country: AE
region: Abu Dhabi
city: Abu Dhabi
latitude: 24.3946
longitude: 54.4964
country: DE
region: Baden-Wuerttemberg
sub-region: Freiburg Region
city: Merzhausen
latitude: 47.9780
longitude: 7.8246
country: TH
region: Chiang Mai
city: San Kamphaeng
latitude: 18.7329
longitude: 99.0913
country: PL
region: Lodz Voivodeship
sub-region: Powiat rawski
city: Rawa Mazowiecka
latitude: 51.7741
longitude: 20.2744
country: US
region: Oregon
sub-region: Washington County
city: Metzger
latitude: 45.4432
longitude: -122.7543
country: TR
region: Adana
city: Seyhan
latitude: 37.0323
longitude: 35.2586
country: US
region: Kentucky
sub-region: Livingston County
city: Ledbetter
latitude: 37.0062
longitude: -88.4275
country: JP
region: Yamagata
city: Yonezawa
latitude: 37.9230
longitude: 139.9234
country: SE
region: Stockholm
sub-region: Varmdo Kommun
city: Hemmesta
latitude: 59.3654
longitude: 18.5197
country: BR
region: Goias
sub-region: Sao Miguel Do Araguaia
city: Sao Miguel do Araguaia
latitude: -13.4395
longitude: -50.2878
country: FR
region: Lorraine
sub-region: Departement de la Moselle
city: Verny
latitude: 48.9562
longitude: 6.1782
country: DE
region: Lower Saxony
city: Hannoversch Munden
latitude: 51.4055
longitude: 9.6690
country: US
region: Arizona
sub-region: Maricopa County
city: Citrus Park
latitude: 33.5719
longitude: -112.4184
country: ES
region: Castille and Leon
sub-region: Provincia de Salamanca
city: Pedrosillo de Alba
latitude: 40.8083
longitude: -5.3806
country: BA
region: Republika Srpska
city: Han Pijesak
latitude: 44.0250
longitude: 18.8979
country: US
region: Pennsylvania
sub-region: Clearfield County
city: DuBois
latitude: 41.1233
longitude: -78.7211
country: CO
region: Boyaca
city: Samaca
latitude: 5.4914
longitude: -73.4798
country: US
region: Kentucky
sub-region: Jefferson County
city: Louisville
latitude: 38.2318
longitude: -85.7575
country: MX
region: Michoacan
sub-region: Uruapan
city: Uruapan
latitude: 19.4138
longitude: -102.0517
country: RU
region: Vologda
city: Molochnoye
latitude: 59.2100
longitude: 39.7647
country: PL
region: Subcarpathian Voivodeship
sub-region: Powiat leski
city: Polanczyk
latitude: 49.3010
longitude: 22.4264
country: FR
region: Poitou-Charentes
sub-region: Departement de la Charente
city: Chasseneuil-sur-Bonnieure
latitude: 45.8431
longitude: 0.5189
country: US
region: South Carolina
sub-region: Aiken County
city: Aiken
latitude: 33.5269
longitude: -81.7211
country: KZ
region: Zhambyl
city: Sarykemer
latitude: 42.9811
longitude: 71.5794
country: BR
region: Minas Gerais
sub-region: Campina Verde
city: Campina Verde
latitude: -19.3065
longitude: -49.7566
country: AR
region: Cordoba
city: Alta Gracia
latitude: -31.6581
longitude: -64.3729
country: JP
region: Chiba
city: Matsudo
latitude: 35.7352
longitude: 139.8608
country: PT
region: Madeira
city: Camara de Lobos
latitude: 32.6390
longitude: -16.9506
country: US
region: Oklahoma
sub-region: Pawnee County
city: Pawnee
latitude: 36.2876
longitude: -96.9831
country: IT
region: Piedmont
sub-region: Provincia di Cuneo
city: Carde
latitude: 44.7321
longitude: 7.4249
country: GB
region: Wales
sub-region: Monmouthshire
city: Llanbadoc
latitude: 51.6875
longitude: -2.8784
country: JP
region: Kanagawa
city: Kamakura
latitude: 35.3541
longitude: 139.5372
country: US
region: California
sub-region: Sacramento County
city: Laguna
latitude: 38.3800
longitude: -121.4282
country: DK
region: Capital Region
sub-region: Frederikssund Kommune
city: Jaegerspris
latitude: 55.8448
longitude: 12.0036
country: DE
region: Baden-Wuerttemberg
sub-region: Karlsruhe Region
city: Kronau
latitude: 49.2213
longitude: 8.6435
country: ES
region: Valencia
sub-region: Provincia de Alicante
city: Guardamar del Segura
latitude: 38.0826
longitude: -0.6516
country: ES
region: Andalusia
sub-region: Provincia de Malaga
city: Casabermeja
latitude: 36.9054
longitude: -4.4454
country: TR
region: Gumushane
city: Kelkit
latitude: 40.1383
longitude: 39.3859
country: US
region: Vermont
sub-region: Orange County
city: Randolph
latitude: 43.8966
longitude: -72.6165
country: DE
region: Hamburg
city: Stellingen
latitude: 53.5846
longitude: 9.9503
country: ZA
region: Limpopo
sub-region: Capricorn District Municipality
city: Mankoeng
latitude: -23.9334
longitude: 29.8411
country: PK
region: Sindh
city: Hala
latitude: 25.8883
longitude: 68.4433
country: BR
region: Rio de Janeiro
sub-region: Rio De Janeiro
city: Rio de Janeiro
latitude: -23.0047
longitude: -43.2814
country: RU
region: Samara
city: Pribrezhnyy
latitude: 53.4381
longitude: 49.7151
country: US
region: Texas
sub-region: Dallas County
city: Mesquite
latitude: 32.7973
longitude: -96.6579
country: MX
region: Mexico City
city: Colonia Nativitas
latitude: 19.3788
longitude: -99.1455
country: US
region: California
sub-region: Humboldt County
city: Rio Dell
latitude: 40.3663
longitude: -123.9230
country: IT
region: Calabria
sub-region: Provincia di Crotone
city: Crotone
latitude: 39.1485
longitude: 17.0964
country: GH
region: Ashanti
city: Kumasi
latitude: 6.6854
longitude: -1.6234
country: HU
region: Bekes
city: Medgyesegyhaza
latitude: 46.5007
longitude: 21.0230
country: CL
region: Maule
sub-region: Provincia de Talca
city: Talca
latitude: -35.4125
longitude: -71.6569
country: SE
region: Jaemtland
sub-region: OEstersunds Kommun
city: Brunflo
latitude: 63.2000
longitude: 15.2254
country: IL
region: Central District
──────────────────────────────
Task prompt.
Please reproduce every one of the rows above, keeping each line unchanged.

Solution below.
country: AE
region: Abu Dhabi
city: Abu Dhabi
latitude: 24.3946
longitude: 54.4964
country: DE
region: Baden-Wuerttemberg
sub-region: Freiburg Region
city: Merzhausen
latitude: 47.9780
longitude: 7.8246
country: TH
region: Chiang Mai
city: San Kamphaeng
latitude: 18.7329
longitude: 99.0913
country: PL
region: Lodz Voivodeship
sub-region: Powiat rawski
city: Rawa Mazowiecka
latitude: 51.7741
longitude: 20.2744
country: US
region: Oregon
sub-region: Washington County
city: Metzger
latitude: 45.4432
longitude: -122.7543
country: TR
region: Adana
city: Seyhan
latitude: 37.0323
longitude: 35.2586
country: US
region: Kentucky
sub-region: Livingston County
city: Ledbetter
latitude: 37.0062
longitude: -88.4275
country: JP
region: Yamagata
city: Yonezawa
latitude: 37.9230
longitude: 139.9234
country: SE
region: Stockholm
sub-region: Varmdo Kommun
city: Hemmesta
latitude: 59.3654
longitude: 18.5197
country: BR
region: Goias
sub-region: Sao Miguel Do Araguaia
city: Sao Miguel do Araguaia
latitude: -13.4395
longitude: -50.2878
country: FR
region: Lorraine
sub-region: Departement de la Moselle
city: Verny
latitude: 48.9562
longitude: 6.1782
country: DE
region: Lower Saxony
city: Hannoversch Munden
latitude: 51.4055
longitude: 9.6690
country: US
region: Arizona
sub-region: Maricopa County
city: Citrus Park
latitude: 33.5719
longitude: -112.4184
country: ES
region: Castille and Leon
sub-region: Provincia de Salamanca
city: Pedrosillo de Alba
latitude: 40.8083
longitude: -5.3806
country: BA
region: Republika Srpska
city: Han Pijesak
latitude: 44.0250
longitude: 18.8979
country: US
region: Pennsylvania
sub-region: Clearfield County
city: DuBois
latitude: 41.1233
longitude: -78.7211
country: CO
region: Boyaca
city: Samaca
latitude: 5.4914
longitude: -73.4798
country: US
region: Kentucky
sub-region: Jefferson County
city: Louisville
latitude: 38.2318
longitude: -85.7575
country: MX
region: Michoacan
sub-region: Uruapan
city: Uruapan
latitude: 19.4138
longitude: -102.0517
country: RU
region: Vologda
city: Molochnoye
latitude: 59.2100
longitude: 39.7647
country: PL
region: Subcarpathian Voivodeship
sub-region: Powiat leski
city: Polanczyk
latitude: 49.3010
longitude: 22.4264
country: FR
region: Poitou-Charentes
sub-region: Departement de la Charente
city: Chasseneuil-sur-Bonnieure
latitude: 45.8431
longitude: 0.5189
country: US
region: South Carolina
sub-region: Aiken County
city: Aiken
latitude: 33.5269
longitude: -81.7211
country: KZ
region: Zhambyl
city: Sarykemer
latitude: 42.9811
longitude: 71.5794
country: BR
region: Minas Gerais
sub-region: Campina Verde
city: Campina Verde
latitude: -19.3065
longitude: -49.7566
country: AR
region: Cordoba
city: Alta Gracia
latitude: -31.6581
longitude: -64.3729
country: JP
region: Chiba
city: Matsudo
latitude: 35.7352
longitude: 139.8608
country: PT
region: Madeira
city: Camara de Lobos
latitude: 32.6390
longitude: -16.9506
country: US
region: Oklahoma
sub-region: Pawnee County
city: Pawnee
latitude: 36.2876
longitude: -96.9831
country: IT
region: Piedmont
sub-region: Provincia di Cuneo
city: Carde
latitude: 44.7321
longitude: 7.4249
country: GB
region: Wales
sub-region: Monmouthshire
city: Llanbadoc
latitude: 51.6875
longitude: -2.8784
country: JP
region: Kanagawa
city: Kamakura
latitude: 35.3541
longitude: 139.5372
country: US
region: California
sub-region: Sacramento County
city: Laguna
latitude: 38.3800
longitude: -121.4282
country: DK
region: Capital Region
sub-region: Frederikssund Kommune
city: Jaegerspris
latitude: 55.8448
longitude: 12.0036
country: DE
region: Baden-Wuerttemberg
sub-region: Karlsruhe Region
city: Kronau
latitude: 49.2213
longitude: 8.6435
country: ES
region: Valencia
sub-region: Provincia de Alicante
city: Guardamar del Segura
latitude: 38.0826
longitude: -0.6516
country: ES
region: Andalusia
sub-region: Provincia de Malaga
city: Casabermeja
latitude: 36.9054
longitude: -4.4454
country: TR
region: Gumushane
city: Kelkit
latitude: 40.1383
longitude: 39.3859
country: US
region: Vermont
sub-region: Orange County
city: Randolph
latitude: 43.8966
longitude: -72.6165
country: DE
region: Hamburg
city: Stellingen
latitude: 53.5846
longitude: 9.9503
country: ZA
region: Limpopo
sub-region: Capricorn District Municipality
city: Mankoeng
latitude: -23.9334
longitude: 29.8411
country: PK
region: Sindh
city: Hala
latitude: 25.8883
longitude: 68.4433
country: BR
region: Rio de Janeiro
sub-region: Rio De Janeiro
city: Rio de Janeiro
latitude: -23.0047
longitude: -43.2814
country: RU
region: Samara
city: Pribrezhnyy
latitude: 53.4381
longitude: 49.7151
country: US
region: Texas
sub-region: Dallas County
city: Mesquite
latitude: 32.7973
longitude: -96.6579
country: MX
region: Mexico City
city: Colonia Nativitas
latitude: 19.3788
longitude: -99.1455
country: US
region: California
sub-region: Humboldt County
city: Rio Dell
latitude: 40.3663
longitude: -123.9230
country: IT
region: Calabria
sub-region: Provincia di Crotone
city: Crotone
latitude: 39.1485
longitude: 17.0964
country: GH
region: Ashanti
city: Kumasi
latitude: 6.6854
longitude: -1.6234
country: HU
region: Bekes
city: Medgyesegyhaza
latitude: 46.5007
longitude: 21.0230
country: CL
region: Maule
sub-region: Provincia de Talca
city: Talca
latitude: -35.4125
longitude: -71.6569
country: SE
region: Jaemtland
sub-region: OEstersunds Kommun
city: Brunflo
latitude: 63.2000
longitude: 15.2254
country: IL
region: Central District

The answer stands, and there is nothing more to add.